2. Archibald Scalf was awarded a Confederate pension by Kentucky in 1913, effective July 30, 1912. The pension certificate for $10 per month, to be paid quarterly, was signed by J. Tandy Ellis, Adjutant-General, and W.J. Stone, Examiner of Pensions. The certificate was number 1179. Archibald's address then was Brandy Keg, Ky., which served the lower Johns Creek area near Dick's Creek.

3. See section of John Henry Scalf and Clarinda Scalf descendants.

4. Recalled by Mrs. Dove Butler Collins, who was reared near Dick's Creek.

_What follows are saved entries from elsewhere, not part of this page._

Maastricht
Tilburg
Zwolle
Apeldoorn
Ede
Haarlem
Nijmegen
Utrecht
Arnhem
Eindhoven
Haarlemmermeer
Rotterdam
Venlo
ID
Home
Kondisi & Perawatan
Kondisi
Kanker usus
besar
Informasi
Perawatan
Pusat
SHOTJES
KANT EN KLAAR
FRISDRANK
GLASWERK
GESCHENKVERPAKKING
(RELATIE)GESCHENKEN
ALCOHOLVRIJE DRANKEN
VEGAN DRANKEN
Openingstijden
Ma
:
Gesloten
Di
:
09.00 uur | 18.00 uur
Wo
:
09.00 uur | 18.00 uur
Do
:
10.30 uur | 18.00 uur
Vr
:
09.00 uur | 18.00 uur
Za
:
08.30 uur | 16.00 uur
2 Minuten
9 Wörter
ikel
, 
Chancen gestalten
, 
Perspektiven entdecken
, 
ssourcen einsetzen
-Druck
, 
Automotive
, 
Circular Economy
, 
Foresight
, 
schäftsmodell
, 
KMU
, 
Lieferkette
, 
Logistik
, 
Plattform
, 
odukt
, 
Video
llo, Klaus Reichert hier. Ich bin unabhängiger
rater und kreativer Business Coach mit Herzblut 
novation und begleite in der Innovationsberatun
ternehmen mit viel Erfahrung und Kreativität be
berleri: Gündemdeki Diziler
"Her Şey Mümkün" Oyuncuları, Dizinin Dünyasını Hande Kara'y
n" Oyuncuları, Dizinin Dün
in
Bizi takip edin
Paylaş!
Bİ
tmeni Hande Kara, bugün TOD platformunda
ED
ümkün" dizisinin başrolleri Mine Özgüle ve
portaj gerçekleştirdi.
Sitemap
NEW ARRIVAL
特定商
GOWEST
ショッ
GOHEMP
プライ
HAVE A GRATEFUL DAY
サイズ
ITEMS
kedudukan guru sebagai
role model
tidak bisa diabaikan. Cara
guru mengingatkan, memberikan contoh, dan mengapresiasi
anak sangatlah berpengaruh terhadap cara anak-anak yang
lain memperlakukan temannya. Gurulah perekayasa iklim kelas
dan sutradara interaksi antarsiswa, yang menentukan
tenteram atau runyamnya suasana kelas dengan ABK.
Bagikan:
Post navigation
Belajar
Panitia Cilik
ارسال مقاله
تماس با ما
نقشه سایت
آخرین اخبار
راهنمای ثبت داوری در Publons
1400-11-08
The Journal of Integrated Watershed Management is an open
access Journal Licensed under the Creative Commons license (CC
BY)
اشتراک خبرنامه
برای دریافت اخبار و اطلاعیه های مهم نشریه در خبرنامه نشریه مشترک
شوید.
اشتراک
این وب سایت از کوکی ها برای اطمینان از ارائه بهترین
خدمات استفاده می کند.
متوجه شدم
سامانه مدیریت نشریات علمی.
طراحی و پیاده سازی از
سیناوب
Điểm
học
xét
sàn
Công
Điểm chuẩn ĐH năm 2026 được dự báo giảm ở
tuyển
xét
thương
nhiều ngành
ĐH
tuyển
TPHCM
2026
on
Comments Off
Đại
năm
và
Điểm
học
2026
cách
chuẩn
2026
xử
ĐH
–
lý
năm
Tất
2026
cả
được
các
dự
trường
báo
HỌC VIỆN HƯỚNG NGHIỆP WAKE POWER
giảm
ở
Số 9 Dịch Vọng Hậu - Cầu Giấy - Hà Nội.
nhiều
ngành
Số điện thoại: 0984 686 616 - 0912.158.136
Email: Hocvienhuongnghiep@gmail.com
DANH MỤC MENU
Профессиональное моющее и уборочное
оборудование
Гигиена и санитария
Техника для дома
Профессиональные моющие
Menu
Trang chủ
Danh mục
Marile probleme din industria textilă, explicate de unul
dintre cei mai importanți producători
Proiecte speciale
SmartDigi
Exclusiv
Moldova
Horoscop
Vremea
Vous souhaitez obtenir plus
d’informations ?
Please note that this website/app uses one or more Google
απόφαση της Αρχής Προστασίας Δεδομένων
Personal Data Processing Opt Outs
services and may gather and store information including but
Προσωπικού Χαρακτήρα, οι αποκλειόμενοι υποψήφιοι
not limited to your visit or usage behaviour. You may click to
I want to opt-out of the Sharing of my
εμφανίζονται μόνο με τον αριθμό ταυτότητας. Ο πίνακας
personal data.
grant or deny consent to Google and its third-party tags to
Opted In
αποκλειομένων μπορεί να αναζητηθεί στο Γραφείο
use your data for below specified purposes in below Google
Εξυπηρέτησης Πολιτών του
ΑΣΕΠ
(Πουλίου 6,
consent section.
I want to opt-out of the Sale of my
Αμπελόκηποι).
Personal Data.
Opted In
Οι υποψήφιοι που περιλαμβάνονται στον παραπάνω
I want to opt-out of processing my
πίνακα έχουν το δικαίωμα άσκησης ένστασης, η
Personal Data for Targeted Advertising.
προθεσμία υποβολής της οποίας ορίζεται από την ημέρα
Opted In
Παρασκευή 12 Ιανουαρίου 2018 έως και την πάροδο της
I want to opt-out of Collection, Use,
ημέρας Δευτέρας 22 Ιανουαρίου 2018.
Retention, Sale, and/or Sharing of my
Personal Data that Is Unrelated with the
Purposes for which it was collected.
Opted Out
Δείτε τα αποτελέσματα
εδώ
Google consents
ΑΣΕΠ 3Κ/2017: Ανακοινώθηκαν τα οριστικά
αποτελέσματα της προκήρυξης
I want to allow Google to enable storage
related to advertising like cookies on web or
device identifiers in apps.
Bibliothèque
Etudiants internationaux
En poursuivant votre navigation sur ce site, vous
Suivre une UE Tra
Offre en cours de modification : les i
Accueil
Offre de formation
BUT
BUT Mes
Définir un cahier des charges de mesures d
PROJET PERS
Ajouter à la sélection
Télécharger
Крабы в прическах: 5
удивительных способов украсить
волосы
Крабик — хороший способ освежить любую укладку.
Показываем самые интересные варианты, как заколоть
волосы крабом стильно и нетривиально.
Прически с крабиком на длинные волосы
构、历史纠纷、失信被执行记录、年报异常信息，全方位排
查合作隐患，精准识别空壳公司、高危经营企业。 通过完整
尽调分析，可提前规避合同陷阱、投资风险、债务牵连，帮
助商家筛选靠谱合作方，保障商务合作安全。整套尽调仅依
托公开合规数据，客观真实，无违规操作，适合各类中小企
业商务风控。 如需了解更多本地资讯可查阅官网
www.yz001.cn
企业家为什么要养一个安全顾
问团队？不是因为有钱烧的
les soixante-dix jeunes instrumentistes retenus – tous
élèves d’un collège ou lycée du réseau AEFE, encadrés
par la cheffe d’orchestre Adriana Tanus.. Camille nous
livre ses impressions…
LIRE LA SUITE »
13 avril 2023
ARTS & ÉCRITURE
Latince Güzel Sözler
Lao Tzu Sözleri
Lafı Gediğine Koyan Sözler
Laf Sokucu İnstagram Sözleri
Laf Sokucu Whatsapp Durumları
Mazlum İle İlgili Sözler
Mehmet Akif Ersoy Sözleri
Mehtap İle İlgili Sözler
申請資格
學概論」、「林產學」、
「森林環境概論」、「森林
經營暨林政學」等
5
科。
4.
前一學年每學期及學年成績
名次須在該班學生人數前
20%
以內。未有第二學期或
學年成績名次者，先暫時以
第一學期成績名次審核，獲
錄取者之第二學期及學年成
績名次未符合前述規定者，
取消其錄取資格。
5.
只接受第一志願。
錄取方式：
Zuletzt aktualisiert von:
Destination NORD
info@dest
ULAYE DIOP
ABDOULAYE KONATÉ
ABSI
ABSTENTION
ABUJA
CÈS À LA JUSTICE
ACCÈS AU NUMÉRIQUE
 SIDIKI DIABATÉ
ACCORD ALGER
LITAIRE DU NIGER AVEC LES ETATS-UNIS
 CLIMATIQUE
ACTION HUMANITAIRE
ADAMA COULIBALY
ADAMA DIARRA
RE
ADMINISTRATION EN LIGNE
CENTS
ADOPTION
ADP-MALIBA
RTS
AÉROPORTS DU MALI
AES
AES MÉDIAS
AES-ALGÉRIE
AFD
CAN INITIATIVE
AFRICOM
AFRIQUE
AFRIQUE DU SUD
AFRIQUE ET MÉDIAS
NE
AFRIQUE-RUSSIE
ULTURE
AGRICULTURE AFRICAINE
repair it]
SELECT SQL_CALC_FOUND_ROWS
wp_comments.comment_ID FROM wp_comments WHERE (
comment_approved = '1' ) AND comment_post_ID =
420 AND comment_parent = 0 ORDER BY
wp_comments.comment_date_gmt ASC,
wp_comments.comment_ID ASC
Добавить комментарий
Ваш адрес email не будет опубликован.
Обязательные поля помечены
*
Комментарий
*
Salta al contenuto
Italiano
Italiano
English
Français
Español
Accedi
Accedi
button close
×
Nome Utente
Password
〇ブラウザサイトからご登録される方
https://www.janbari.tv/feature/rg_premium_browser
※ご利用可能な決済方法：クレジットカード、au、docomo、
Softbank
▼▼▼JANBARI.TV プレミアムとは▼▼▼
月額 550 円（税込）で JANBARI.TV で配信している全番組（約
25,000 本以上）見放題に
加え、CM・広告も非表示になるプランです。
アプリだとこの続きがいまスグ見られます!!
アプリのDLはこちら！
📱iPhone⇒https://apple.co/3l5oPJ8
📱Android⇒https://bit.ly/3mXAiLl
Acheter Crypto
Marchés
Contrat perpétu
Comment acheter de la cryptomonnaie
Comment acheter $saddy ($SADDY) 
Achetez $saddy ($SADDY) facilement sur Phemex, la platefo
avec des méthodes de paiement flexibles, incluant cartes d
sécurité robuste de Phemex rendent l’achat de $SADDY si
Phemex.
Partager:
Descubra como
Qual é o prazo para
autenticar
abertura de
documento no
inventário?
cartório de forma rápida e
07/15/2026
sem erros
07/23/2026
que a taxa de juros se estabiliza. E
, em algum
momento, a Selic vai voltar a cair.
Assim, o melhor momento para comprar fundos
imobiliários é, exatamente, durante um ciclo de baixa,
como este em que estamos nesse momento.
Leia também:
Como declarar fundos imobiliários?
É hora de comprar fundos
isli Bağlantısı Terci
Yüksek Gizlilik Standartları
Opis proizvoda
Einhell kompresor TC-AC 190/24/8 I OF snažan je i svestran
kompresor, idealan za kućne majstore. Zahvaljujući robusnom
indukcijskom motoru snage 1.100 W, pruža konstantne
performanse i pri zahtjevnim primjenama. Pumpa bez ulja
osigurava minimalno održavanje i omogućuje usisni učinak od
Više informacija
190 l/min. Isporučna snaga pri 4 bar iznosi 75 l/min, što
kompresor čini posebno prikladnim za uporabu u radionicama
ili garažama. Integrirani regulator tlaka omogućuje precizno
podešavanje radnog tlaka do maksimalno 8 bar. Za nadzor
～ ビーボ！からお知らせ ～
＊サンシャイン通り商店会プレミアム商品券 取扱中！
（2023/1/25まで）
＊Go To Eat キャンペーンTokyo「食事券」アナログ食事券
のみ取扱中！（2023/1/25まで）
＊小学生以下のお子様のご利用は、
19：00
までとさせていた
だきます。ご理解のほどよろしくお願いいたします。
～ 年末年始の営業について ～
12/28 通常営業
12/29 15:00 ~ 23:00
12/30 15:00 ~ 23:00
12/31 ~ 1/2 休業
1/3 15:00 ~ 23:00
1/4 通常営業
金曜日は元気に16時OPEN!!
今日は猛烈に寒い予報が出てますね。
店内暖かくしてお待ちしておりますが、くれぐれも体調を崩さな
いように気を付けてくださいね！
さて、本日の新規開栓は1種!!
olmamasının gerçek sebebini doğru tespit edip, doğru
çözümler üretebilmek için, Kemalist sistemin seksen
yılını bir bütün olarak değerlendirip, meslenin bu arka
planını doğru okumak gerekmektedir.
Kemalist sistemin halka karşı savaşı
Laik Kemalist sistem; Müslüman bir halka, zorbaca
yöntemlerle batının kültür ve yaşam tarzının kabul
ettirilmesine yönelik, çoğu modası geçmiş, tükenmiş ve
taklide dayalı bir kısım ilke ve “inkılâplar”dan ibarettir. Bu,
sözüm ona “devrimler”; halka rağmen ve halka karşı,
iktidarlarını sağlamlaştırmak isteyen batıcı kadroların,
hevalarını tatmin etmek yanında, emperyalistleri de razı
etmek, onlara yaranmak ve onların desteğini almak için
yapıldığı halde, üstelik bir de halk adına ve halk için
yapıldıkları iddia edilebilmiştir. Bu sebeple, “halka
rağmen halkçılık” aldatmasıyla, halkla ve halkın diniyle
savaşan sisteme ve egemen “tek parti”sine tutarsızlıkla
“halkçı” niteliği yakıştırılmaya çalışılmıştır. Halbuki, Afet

5. Levi Strickland, oldest man in Eastern Kentucky at the time of his death, Feb. 29, 1964, was born November 15, 1860, at Clendennin, West Virginia, a son of Stephen and Barbara Auxier Strickland. He came to Kentucky when 25 years old and engaged in farming and logging on Johns Creek. In later life he removed to Prestonsburg vicinity. He was buried in the Strickland family cemetery near East Point, Kentucky.